Fruit de rencontres, de témoignages, d’ateliers d’écriture avec des élèves, qu’il raconte d’entrée de jeu, le spectacle nous mène peu à peu du groupe à l’individu, du général à l’exemple, de la théorie à l’ultime confession, percutante, pudique et poignante : “Ma mère s’appelait Julia”. Une seule phrase, amenée en finesse, et voici dite la douleur d’un fils de mère alcoolique.

Au départ, le comédien ne voulait pas parler de lui, mais toutes ses recherches, tout son travail l’y ont inévitablement mené et c’est ce volet autobiographique qui ajoute au spectacle son indispensable dimension de vérité.
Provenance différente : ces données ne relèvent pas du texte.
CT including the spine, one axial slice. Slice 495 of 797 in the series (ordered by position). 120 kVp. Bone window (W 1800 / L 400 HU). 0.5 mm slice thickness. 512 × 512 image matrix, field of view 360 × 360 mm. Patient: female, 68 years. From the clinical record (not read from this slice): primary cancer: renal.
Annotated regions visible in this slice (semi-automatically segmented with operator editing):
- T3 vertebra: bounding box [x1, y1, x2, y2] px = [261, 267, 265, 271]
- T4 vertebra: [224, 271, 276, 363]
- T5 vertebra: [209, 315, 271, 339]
Mise en scène très justement épurée

Avant d’y arriver, Didier Poiteaux livrera une démonstration implacable de l’omniprésence de l’alcool dans notre culture et choisira la métaphore pour décrire ses effets dans le cerveau, à l’aide de chaises sur le plateau. Chaises qui, dans cette mise en scène très justement épurée d’Olivier Lenel, évoqueront aussi la classe pour les ateliers d’écriture ou le groupe de parole pour alcooliques et accompagnants à l’hôpital Sainte-Anne d’Anderlecht dont Didier Poiteaux raconte quelques bribes, avant d’imiter, avec empathie et nuance, la démarche hésitante de l’alcoolique.
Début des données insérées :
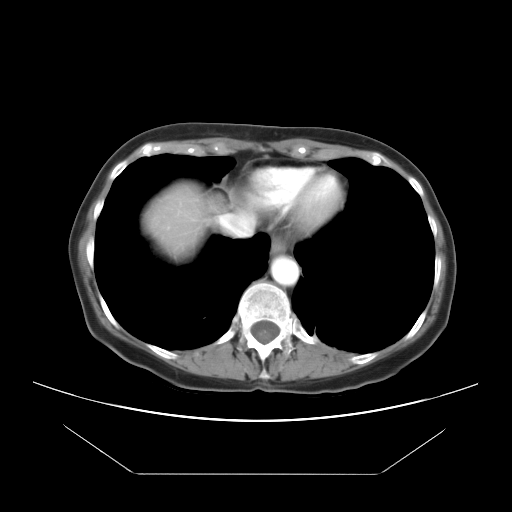
Contrast-enhanced abdominal CT, one axial slice; position 20 of 21 along the scan axis; reconstruction kernel STANDARD; 120 kVp; intravenous contrast given; soft-tissue window (W 400 / L 40 HU); 512 × 512 image matrix. From the clinical record (not read from this slice): patient: female, age 65 years at operation; diagnosis: colorectal cancer liver metastases, imaged before liver resection; multiple liver metastases: yes.
Outlined on this slice (manually delineated by an expert):
- liver: bounding box (x1, y1, x2, y2) in pixels: (147, 184, 208, 255)
- planned liver remnant (the part of the liver to remain after resection): (147, 185, 208, 237)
En attendant, du binge-drinking très pratiqué par les jeunes, au quadra qui fait la tournée minérale… du 24 au 28 février – car avant cela, il y avait son anniversaire, le carnaval et une promotion à fêter –, en passant par le ballon de rouge découvert dans le buffet, à côté des saladiers en plexy, chacun, ou presque se retrouve de près ou de loin. Et frémit à la lecture d’un extrait de La Vie matérielle de Marguerite Duras : “On dit toujours trop tard à quelqu’un qu’il boit.”